中世馬事情(三) 馬の種類

中世という時代、馬の品種はほとんど考慮されず、代わりに用途や物理的な属性によって定義されていた。

それら定義の多くは、正確でないか、または似通ったものであった。

13世紀以前、いくつかの血統が記録されていたが、中世の馬のための用語は、私たちが今日知る品種というものとは似通っておらず、むしろ外観や目的の説明となっていた。

中世の馬の、もっとも有名なものの一つがデストライア種であり、その能力から、戦争において名を挙げて賞賛を得た。

デストライア種は十分に訓練され、強さと速さ、敏捷さを要求された。14世紀の作家はそれらを”背が高く、壮大で巨大な力を持つ”と表現した。

現代の文献では、デストライア種はその体格と盛名ゆえ、しばしば”巨大馬”と呼ばれてきた。

主観的な表現であるため、実際の体高や重量に関する確かな情報とはならないが、当時の平均的な馬が122~142cmであることから、中世の基準での”巨大馬”は現代の目から見ると小さく映るだろう。

デストライア種は、騎士や重騎兵により珍重されたが、実際のところ日常用には適せず、もっぱら馬上槍試合に適していたと思われる。

コルセア種(駿馬)は、軽量で高速かつ力強かったため、厳しい戦いには一般的に適していた。

コルセア種自体も高価ではあったが、デストライア種ほどではなかった。コルセア種はまた狩猟にもしばしば用いられた。

より一般的な用途の馬は、戦闘用に調教することも、乗用に確保することもできたラウンシー種であった。

ラウンシー種は通常、従士や重装騎兵または貧乏騎士により用いられた。裕福な騎士となると自分の従者のためにラウンシー種を保有した。

時には予想される戦闘の性質が馬の選択を決定した。

1327年、イングランドで戦争への召喚状が発行された際、迅速な追撃のため、デストライア種ではなくラウンシー種の使用を明確に要求していた。ラウンシー種はしばしば荷馬としても使われた(決して馬車馬としてではなく)

良血のポールフリー種は、価格の面においてデストライア種に匹敵したが、貴族や高位の騎士の騎乗用、狩猟用、儀礼用に好まれた。

スムーズな歩様は、乗り手が比較的快適に素早く長距離を騎乗出来るため、アンブル(馬が片側の両脚を同時に上げて 4 拍子で進む歩き方)はポールフリーの望ましい特性であった。

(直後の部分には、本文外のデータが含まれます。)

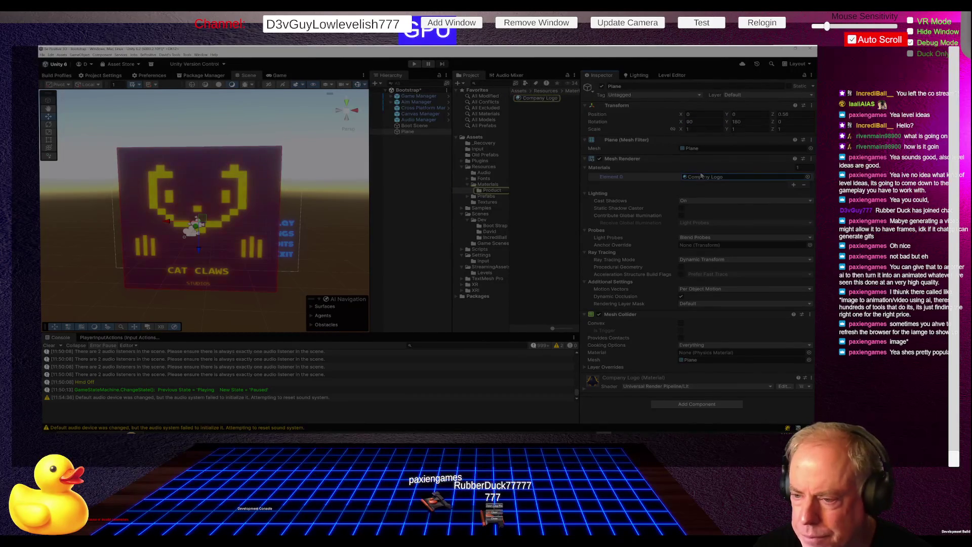
left_click(544, 99)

他の馬種には、バルブ種と、アラブ種血統由来でスペインの小型馬の最初の品種であるジェネット種が含まれた。

それらは温和で信頼できる性質と、適度な体格から女性の騎乗用として好まれた。しかしながらそれらはスペイン人によって騎馬用としても用いられた。

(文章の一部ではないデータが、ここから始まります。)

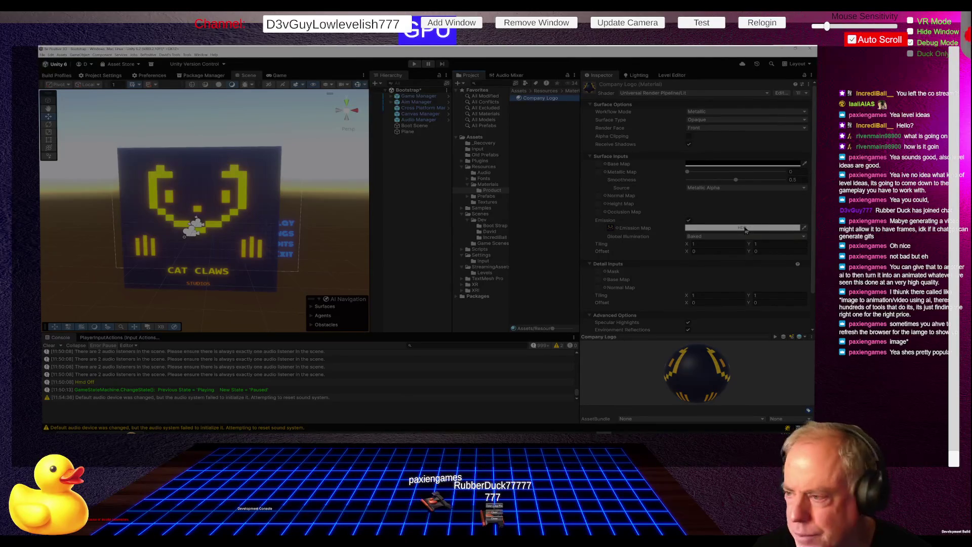
scroll(749, 177, "down", 3)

ホビー種は、体高132~142cm程の軽量馬であり、アイルランドで開発されたスペインまたはリビヤ(バルブ)血統由来の種であった。迅速で機動的なこの馬種は散兵に重宝され、しばしばホビラーとして知られる軽騎兵により用いられた。

ホビー種はスコットランド独立戦争中、両陣営で盛んに用いられ、エドワード一世はアイルランドのスコットランド向け馬輸出を禁止することで優位を得ようとした。

ロバート・ブルースはゲリラ戦用にホビー種を採用し、一日に60~70マイルを移動して騎兵奇襲を行った。